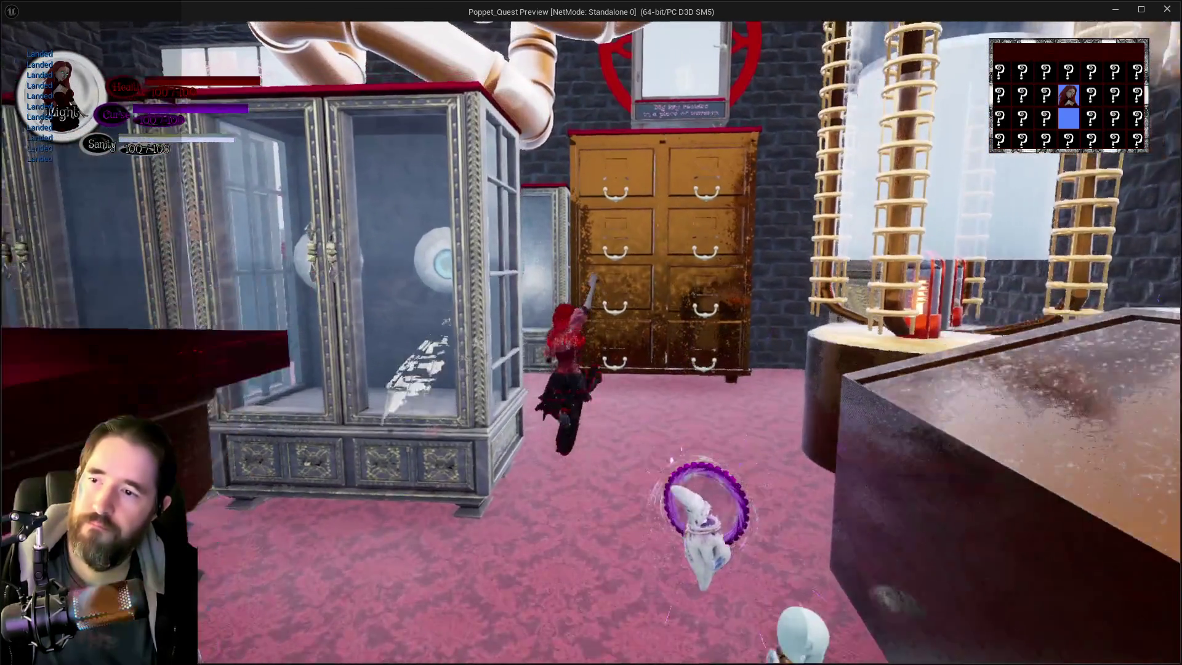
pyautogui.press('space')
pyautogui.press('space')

━━━━━━━━━━

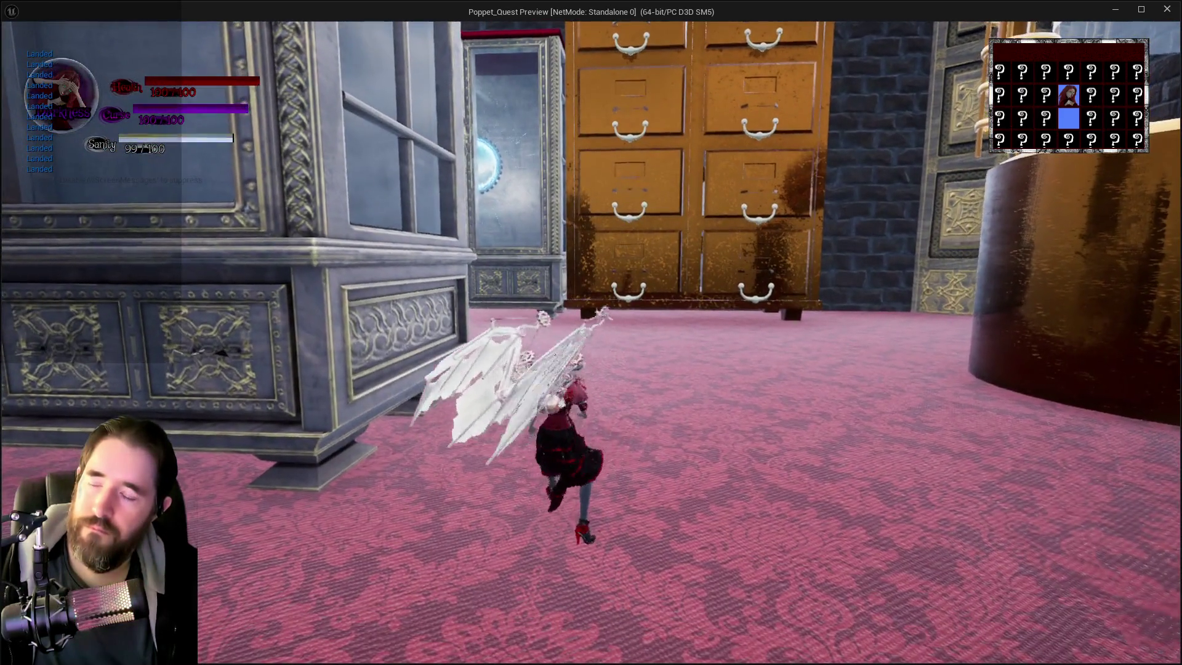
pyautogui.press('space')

━━━━━━━━━━

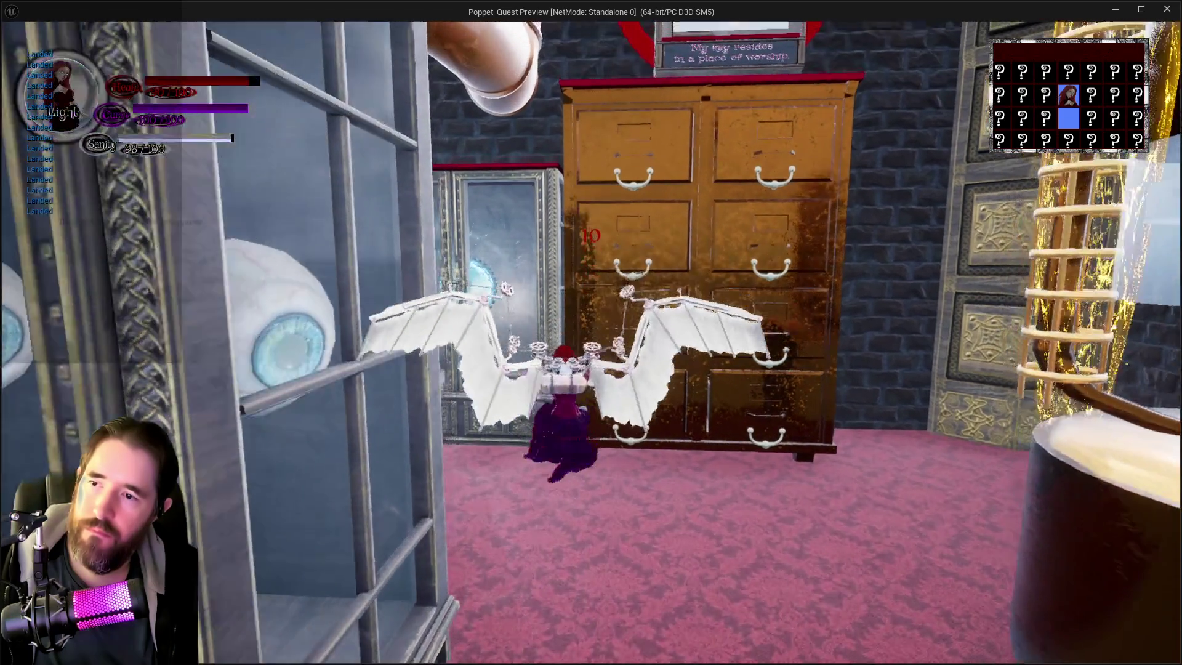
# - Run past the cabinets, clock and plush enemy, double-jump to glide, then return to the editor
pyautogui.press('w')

━━━━━━━━━━

HOW TO COMPLETE THIS TASK:
Using the data above, reproduce exactly the lines from the line that contains "# - Run past" through the line that contains "pyautogui.press('w')", including both.

ANSWER FOR THE TASK:
# - Run past the cabinets, clock and plush enemy, double-jump to glide, then return to the editor
pyautogui.press('w')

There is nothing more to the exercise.